Ahead of his upcoming Australian tour, Carner reflects on his newest project, 'hopefully!', which sees him articulate parenthood as poetry.
Loyle Carner (Credit: Felicity Ingram)
Loyle Carner is genuine about who he is in everything he does, from the handwritten poetry that garnered him award nominations such as the coveted Mercury Prize, to his own stage name, an embraced totem of being the dyslexic kid with a double-barrelled last name.
Carner, real name Benjamin Coyle-Larner and affectionately known as Ben off-camera, has been in the music game for some time now.

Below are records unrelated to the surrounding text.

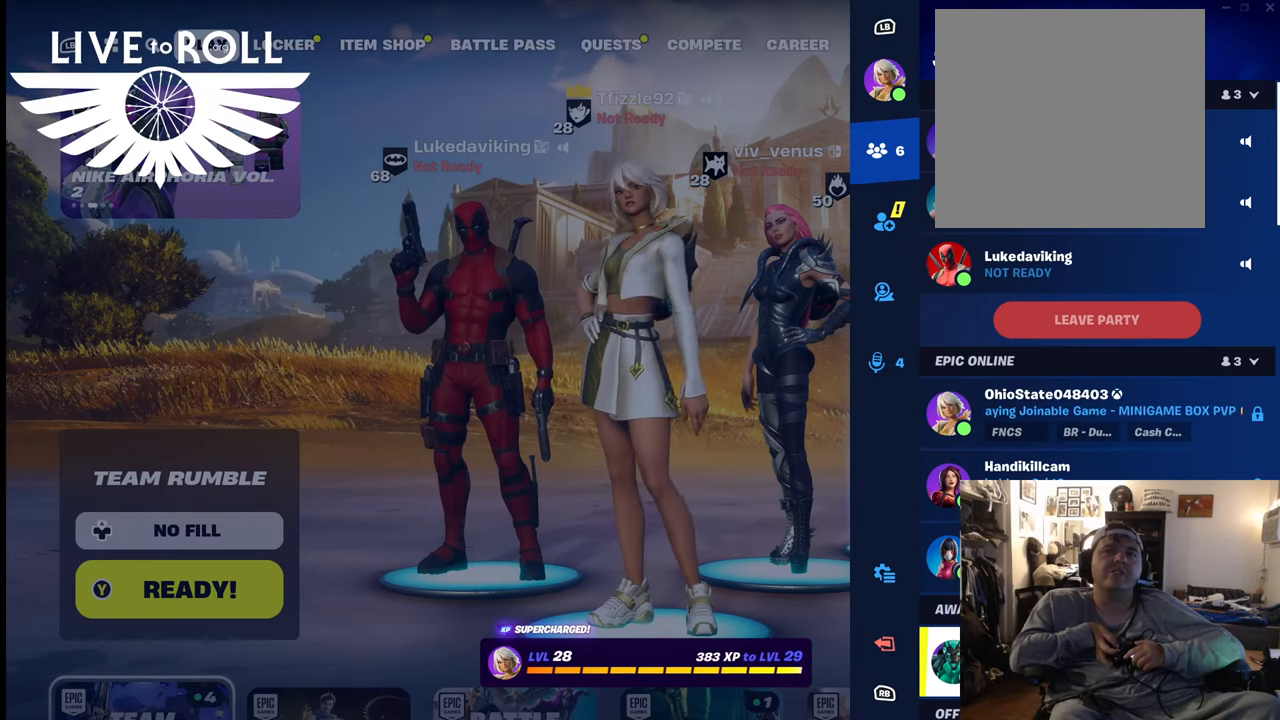
{"buttons": [], "left_stick": "center", "right_stick": "center", "events": [[34, "B", "down"], [134, "B", "up"]]}
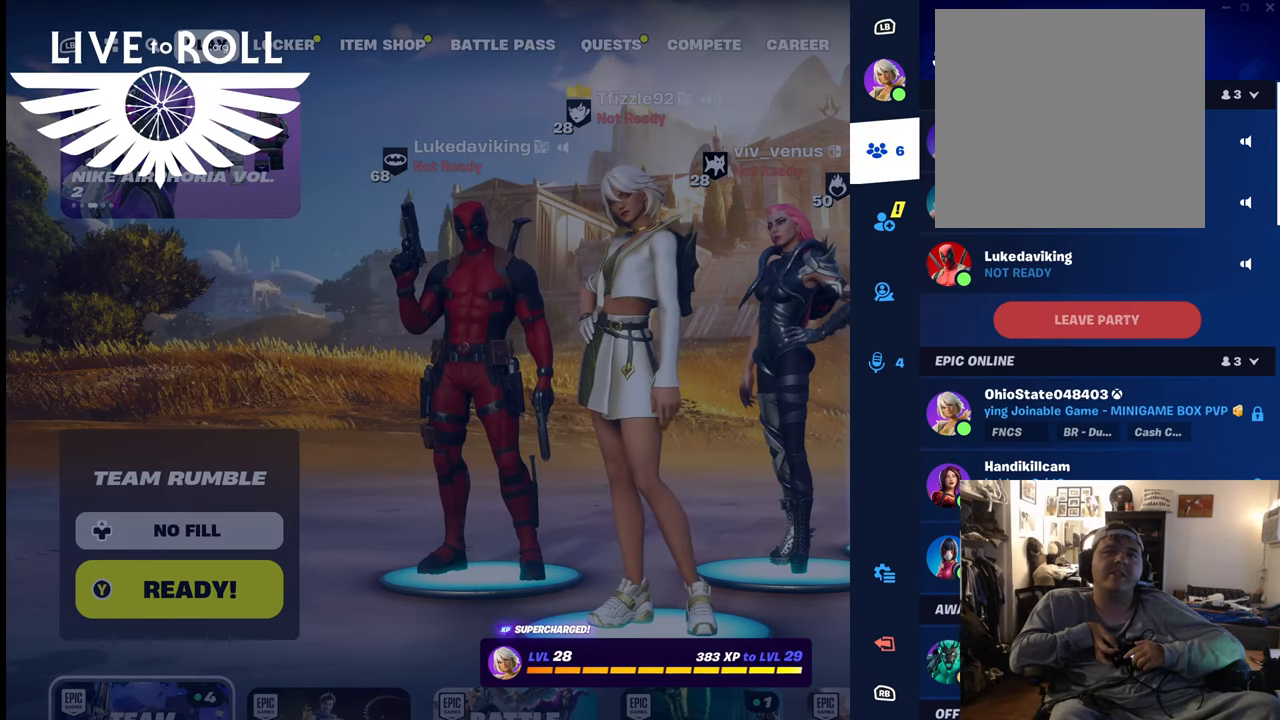
{"buttons": ["B"], "left_stick": "center", "right_stick": "center", "events": [[500, "B", "down"]]}
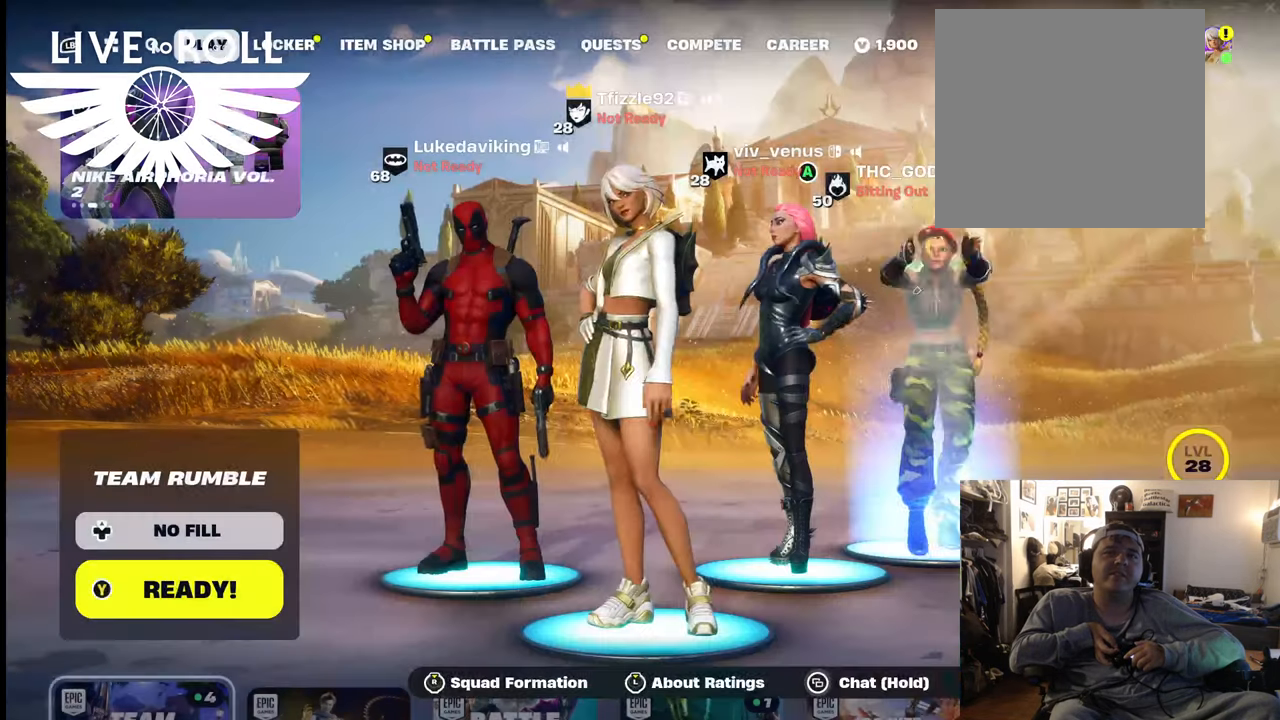
{"buttons": [], "left_stick": "center", "right_stick": "center", "events": [[134, "B", "up"]]}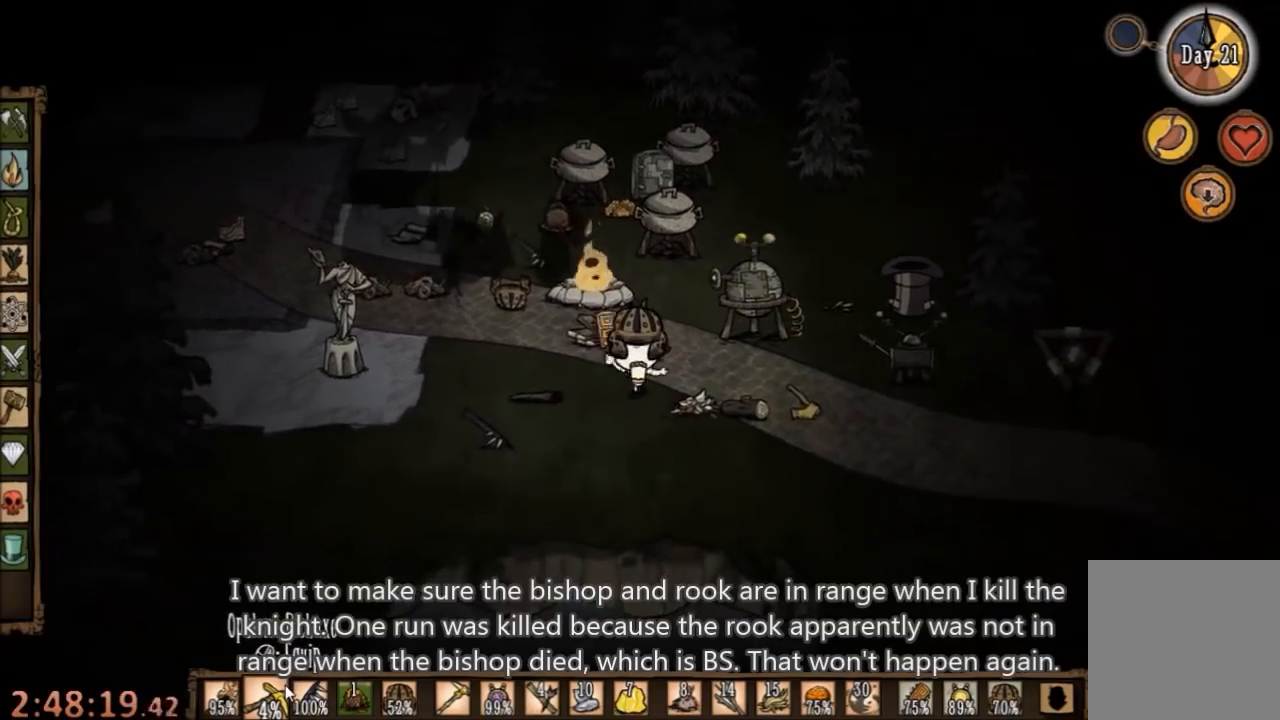
Gameplay with keyboard and mouse; each line is a JSON object with the keys and mouse buttons held at the frame after it. "events" lists presses ("down") and releases ("up") of "1", "2", "3", "4", "5", "a", "c", "ctrl", "d", "e", "f", "q", "r", "s", "shift", "space", "tab", "v", "w", "x", "z", "mouse_left" and "mouse_right" between this image and that frame as [ms after this image, input, new state], when the widget could be followed in between. "mouse_left", "mouse_right" = the "left", "right" buttons of the "mouse" list. No other keys are recorded. Mouse movement is not recorded.
{"keys": ["d"], "mouse": [], "events": [[167, "w", "up"], [367, "d", "down"]]}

With a style reminiscent of hip-hop’s emergence in the boroughs of the US, Carner surfaced in the early 2010s as a refreshing contemporary blend of old and new amidst the rising grime and drill subgenres of the UK scene.
Over a decade later and at the young age of 30, Carner is well and truly established in his career. He has three albums under his belt, two of which sit framed on the shelf behind him in certified gold hues against homely bric-a-brac. It’s assumed that his newly minted honorary Doctorate Degree rests out of view; the one earned from the same university he dropped out of all those years ago.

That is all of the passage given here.